Court Opinion

ID: 1690525
Source: CourtListenerOpinion
Date Created: 2013-10-30 07:07:45.515254+00
Date Added: 2024-06-11T10:08:14.990948
License: Public Domain

354 So. 2d 893 (1978)
W.M. PALMER COMPANY, Petitioner,
v.
Patricia C. MEEKS, and Division of Employment Security, Department of Commerce, State of Florida, Respondents.
No. EE-397.
District Court of Appeal of Florida, First District.
January 11, 1978.
Rehearing Denied February 24, 1978.
Willard Ayres of Ayres, Cluster, Curry & McCall, Ocala, for petitioner.
*894 Kenneth H. Hart, Jr. and Alex D. Littlefield, Jr., Tallahassee, for respondents.
MELVIN, Judge.
By a Petition for Writ of Certiorari, which we treat as a Petition for Review of an Administrative Order under the provisions of Chapter 120, Florida Statutes, W.M. Palmer Company seeks review of an order of the Industrial Relations Commission affirming an order entered by an appeals referee. The order entered by the appeals referee allowed unemployment compensation benefits to Patricia C. Meeks, an employee of W.M. Palmer Company.
Patricia Meeks had advised her employer that it was the expressed wish of her husband that she resign from her employment and remain at home to take care of their children. She was not dissatisfied with her work and her employer was not dissatisfied with her. It appears that W.M. Palmer Company conducts a relatively small operation and has very few people in its employ. Because of the special type of work in which Patricia Meeks was engaged and the problem thus presented in securing someone to take her place, she was requested and she agreed to continue in her employment for a short period of time. After she had made known her desire to cease office work, Palmer discussed with her his future business plans which did not include her as an employee. Meeks did not then, or at any subsequent time, withdraw her voluntary resignation notice. Meeks continued in her work with Palmer and continued her cooperation to the end so that he would have adequate time to find her replacement or make readjustments among the existing personnel. Thereafter, such arrangements having been made, she was advised on or about October 31, 1975, that her services would not be required beyond November 7, 1975. In this posture, she considered that she had been discharged and filed her application for unemployment compensation.
The appeals referee found that Meeks had been discharged and that such discharge was not for misconduct connected with her work, thus affirming the finding of the claims examiner that she was entitled to receive unemployment benefits. This rather unique decision has been timely presented to this court for review.

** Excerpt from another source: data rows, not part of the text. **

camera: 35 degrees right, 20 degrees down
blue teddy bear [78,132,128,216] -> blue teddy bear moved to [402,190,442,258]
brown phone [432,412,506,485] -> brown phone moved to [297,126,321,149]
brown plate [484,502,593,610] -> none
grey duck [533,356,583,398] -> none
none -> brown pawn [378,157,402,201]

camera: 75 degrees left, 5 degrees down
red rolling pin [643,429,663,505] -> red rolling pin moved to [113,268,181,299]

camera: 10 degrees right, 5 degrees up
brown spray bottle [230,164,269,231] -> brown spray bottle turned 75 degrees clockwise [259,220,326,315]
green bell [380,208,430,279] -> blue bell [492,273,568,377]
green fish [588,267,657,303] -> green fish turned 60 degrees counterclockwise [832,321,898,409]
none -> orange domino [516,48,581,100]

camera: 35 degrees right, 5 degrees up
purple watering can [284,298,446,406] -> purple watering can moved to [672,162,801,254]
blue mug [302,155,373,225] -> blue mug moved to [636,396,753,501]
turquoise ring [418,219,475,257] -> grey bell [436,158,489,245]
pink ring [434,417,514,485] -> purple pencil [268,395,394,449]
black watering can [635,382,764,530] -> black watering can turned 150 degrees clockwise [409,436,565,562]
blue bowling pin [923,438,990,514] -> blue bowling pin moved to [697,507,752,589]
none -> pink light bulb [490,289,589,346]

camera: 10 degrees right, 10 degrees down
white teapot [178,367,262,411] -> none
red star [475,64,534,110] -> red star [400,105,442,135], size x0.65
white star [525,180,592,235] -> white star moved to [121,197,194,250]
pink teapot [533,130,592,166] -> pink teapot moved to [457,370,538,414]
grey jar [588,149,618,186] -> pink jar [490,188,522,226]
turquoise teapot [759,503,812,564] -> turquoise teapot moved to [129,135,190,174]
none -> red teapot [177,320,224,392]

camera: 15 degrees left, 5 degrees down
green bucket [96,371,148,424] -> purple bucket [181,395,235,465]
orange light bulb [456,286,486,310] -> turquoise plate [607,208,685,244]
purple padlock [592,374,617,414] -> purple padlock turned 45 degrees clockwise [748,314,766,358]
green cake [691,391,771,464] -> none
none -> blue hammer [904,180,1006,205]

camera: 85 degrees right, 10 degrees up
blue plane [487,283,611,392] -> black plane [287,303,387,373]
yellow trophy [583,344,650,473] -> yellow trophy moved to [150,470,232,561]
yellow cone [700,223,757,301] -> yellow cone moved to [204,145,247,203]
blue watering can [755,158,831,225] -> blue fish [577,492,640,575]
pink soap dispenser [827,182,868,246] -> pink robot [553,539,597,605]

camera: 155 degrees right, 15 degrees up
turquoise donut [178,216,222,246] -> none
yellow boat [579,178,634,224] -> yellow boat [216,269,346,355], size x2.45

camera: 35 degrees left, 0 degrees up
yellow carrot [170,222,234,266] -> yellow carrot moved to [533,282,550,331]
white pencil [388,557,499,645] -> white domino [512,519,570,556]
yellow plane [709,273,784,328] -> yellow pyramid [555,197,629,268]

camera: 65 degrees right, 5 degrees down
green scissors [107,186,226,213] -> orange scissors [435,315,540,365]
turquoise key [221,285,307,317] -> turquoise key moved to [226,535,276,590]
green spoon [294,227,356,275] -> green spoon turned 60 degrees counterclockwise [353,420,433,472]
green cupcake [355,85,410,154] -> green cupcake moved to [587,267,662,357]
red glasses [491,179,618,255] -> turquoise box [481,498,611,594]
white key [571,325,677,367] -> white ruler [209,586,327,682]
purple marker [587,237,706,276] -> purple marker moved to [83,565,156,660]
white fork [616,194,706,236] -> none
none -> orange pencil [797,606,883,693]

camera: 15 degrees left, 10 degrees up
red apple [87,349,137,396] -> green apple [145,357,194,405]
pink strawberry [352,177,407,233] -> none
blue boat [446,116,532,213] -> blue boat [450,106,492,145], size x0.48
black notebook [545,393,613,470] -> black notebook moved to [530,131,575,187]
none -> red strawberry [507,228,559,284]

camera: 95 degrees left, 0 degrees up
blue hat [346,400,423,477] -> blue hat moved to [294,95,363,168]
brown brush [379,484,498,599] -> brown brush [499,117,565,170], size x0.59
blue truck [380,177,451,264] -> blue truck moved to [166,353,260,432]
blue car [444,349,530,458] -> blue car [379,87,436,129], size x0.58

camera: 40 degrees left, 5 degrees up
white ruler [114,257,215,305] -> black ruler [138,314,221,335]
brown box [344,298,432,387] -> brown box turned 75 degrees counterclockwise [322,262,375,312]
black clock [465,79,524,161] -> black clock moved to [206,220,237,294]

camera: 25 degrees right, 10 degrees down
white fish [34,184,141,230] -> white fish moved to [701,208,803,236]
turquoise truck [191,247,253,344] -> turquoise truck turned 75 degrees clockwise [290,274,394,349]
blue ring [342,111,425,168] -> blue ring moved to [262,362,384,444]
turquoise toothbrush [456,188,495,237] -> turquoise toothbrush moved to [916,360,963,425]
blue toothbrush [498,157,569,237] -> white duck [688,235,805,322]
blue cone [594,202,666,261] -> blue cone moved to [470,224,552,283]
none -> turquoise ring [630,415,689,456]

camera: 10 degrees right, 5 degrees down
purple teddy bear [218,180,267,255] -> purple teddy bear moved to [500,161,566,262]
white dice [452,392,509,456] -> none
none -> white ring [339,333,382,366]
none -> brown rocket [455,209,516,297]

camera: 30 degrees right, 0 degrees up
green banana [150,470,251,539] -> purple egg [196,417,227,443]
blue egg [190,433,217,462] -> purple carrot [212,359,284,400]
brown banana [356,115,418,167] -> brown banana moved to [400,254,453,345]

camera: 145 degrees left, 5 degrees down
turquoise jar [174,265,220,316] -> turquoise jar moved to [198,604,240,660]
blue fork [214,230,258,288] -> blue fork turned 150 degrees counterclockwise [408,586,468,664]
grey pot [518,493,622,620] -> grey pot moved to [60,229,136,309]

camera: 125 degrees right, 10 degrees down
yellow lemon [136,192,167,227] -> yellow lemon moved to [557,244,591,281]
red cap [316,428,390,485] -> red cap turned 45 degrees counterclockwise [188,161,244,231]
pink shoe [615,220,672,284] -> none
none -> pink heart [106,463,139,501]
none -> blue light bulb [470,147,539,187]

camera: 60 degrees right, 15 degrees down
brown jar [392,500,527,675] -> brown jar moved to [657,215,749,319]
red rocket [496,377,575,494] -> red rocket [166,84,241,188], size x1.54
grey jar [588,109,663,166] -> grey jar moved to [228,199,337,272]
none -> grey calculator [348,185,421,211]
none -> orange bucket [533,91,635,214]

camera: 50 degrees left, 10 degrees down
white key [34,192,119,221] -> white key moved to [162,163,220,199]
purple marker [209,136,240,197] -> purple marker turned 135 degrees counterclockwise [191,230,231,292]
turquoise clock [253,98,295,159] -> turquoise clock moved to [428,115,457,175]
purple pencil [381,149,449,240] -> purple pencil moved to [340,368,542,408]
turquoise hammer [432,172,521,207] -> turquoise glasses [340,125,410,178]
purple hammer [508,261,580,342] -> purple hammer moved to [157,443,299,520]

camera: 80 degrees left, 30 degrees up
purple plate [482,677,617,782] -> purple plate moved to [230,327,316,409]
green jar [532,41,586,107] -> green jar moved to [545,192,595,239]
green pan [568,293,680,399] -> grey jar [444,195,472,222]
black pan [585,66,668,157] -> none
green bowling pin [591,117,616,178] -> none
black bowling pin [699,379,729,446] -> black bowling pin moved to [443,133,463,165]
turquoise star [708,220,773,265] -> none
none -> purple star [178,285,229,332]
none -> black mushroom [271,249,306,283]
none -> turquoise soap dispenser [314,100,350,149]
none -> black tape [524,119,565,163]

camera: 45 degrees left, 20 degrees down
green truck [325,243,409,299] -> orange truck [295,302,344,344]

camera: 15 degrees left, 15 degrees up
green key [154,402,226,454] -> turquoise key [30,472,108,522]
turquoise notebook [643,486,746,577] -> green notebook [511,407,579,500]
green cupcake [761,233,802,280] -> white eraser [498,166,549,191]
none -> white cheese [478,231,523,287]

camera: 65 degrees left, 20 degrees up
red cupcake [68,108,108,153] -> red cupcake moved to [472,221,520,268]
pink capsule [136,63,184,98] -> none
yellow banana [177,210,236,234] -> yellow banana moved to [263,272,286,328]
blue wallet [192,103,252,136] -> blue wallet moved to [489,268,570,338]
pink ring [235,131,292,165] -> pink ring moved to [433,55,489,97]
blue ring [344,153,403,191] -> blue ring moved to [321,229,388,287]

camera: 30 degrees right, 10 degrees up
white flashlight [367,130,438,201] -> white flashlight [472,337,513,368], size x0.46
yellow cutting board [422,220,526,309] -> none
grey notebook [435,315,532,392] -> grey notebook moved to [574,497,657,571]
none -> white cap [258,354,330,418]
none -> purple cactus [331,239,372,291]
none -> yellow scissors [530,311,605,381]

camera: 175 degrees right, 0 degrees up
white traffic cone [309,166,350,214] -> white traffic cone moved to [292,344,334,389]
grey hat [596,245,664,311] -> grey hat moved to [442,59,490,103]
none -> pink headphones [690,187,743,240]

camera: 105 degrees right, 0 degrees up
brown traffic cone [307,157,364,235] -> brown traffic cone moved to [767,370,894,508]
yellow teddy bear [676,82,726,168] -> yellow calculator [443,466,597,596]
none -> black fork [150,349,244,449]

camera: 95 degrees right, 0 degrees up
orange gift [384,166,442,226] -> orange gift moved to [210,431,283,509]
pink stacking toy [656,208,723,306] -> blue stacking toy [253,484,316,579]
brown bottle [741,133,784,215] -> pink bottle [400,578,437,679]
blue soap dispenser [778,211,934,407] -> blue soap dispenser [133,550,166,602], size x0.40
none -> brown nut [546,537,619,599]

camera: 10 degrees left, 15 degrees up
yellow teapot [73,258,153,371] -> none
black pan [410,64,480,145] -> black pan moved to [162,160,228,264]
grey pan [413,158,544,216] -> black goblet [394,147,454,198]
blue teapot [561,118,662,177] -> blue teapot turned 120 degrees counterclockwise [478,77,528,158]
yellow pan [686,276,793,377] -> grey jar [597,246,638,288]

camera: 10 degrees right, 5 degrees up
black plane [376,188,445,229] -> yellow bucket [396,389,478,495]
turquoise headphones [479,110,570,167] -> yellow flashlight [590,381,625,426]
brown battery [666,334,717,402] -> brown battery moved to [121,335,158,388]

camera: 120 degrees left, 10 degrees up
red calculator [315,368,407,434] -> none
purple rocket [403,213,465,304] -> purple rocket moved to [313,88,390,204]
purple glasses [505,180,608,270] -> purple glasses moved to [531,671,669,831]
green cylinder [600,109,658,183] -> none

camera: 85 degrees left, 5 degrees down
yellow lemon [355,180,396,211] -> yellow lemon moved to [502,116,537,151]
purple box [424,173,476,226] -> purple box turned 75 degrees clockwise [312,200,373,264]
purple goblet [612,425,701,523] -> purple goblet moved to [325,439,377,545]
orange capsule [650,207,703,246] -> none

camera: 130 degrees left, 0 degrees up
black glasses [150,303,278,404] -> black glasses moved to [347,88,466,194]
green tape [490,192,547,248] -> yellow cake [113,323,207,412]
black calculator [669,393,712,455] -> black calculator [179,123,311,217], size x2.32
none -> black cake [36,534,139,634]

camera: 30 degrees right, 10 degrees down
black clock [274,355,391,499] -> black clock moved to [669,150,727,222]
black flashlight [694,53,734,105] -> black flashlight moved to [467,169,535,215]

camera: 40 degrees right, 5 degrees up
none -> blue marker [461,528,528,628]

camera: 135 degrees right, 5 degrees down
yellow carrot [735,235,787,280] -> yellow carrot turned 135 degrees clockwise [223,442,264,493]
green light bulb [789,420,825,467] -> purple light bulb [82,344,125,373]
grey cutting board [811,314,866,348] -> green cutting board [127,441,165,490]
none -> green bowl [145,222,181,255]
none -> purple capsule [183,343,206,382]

Meeks voluntarily resigned her employment. It is beyond dispute that she set in motion the chain of events for the termination of her employment. Therefore, she is disqualified from receiving unemployment compensation benefits. It is in effect urged by the Commission that the action on the part of Palmer in requesting the cooperation of its employee by remaining with the company until a replacement could be found, to which the employee was in accord, resulted in her desired termination amounting to a discharge from employment. Were this court to affirm the order of the Commission, such acts of common courtesy, cooperation and mutual consideration on the part of the employer and employee would be forever discouraged. To request such consideration would place the employer in fear of having charged against his premium account unemployment compensation benefits. This court declines to accept such a tortured misconstruction of the letter and spirit of the unemployment compensation law.
In Guy Gannett Publishing Company v. Maine Employment Security Commission, 317 A.2d 183, at 187 (Me. 1974), the Supreme Judicial Court of Maine held:
"A resignation, when voluntary, is essentially an unconditional event the legal significance and finality of which cannot be altered by the measure of time between the employee's notice and the actual date of departure from the job. An employer who accepts an unequivocal notice of resignation from an employee is entitled to rely upon it, to the extent of preparing in one manner or another for the employee's absence, unless, of course, the employer chooses to return to `status quo' by rehiring the employee, or accepting a retraction of the notice."
In Duran Insurance Company v. Florida Department of Commerce, 260 So. 2d 873 (Fla.2d DCA 1972), the court considered a factual situation in which the employee's *895 putative husband submitted for her a resignation from employment coupled with two weeks notice. This, the employer accepted. When this fact came to the attention of the employee, she accepted final earnings and vacation pay. Then followed the inevitable claim for unemployment compensation. The court held that the employee was not entitled to such benefits. She had accepted the fruits of the resignation submitted for her.
We hold that Meeks does not come within the letter and spirit of the provisions of the unemployment compensation law. Therefore, the order of the Industrial Relations Commission affirming the order entered by the appeals referee is hereby reversed.
McCORD, C.J., and BOYER, J., concur.